Rated R

Starring: Jim Brown, Marlene Clark, Stella Stevens and Rip Torn

Rated: R Action, Crime, Drama

This film is about Slaughter (Jim Brown), a former captain of the Green Berets, and his mission to avenge the death of his parents.  Murdered from a car bomb set to detonate when his father turned the key in his ignition, Slaughter knows these deaths were intentional.  After discovering that the killings were at the behest of Dominic Hoffo (Rip Torn), a leader of a Mafia faction in Cleveland, Slaughter hunts him down. 

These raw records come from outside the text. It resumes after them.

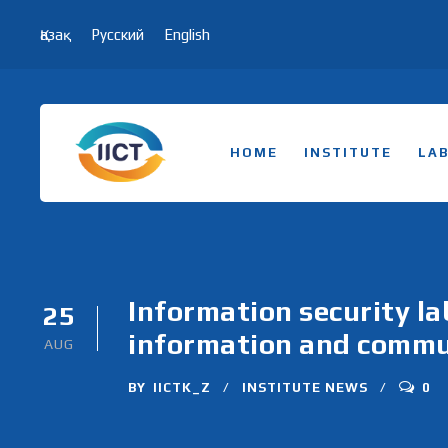
Қазақ
Русский
English
HOME
INSTITUTE
LA
Information security la
25
information and commun
AUG
BY
IICTK_Z
INSTITUTE NEWS
0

However, in his battle against Dominic and his henchmen, he is arrested for the murder of one of the mobsters while the boss and others escape, ultimately, to South America.

Because of his past military and intelligence expertise in the Vietnam War, Price (Cameron Mitchell) an administrator with the Treasury Department, offers Slaughter his freedom if he goes undercover to capture Dominic.  Also included in this arrangement is that Slaughter is to locate and return a computer that contains incriminating evidence on Dominic and his organized crime family.

Slaughter is aided in his mission for vengeance and justice by agents, Kim (Marlene Clark), who he mysteriously met at the hospital when he learned of his parents’ passing, and Harry (Don Gordon); as well as Ann (Stella Stevens), a prostitute who “belongs” to Felice (Norman Alfe), head of the mob.

Will Slaughter discover the true reasons for his parents’ murder and get his own brand of justice?  Or will the Mafia get to him like it did his family?  Viewers will get these questions and more answered when they tune in!

Slaughter was released by American International Pictures (AIP) in 1972.  Typical of ‘70s Blaxploitation films, it was produced on a low budget of $750,000.  Fortunately, it became a box office hit, with its sales garnering more than $10,000,000.  This success promptly led AIP to follow-up Slaughter with a sequel, Slaughter’s Big Rip-Off, which was released the following year.

The film was not acclaimed for its plot or acting.  However, most viewers, including critics, highlighted the balance and energy of action, humor, sex and violence.  Particularly praised was the performance of legendary athlete-turned-actor and activist, Jim Brown.  Brown represented the Black masculine ideal: he was handsome, smart, virile, brave, determined, skilled as a leader and lover, tough and committed.  In the review of Slaughter on Digital Bits website, it is written that “Brown has a lot of charisma and he is always interesting to watch.  This is a guy who in the movie portrays the proper stare, walk, and sexual bravura for his role.  In addition to the fact that this is a non-stop action flick, Slaughter will please even the hardest fan of the exploitation films.”

The score of the film was created by Luchi de Jesus and though the film contained no soundtrack, the theme song of Slaughter was performed by gospel/funk/R&B composer and musician, Billy Preston.  This title track made Billboard’s “Hot 100” list at #50 and its “R&B Singles” list at #17.

Slaughter was released on DVD in 2001 and distributed by studio MGM and on Blu-ray in 2015 by Olive Films.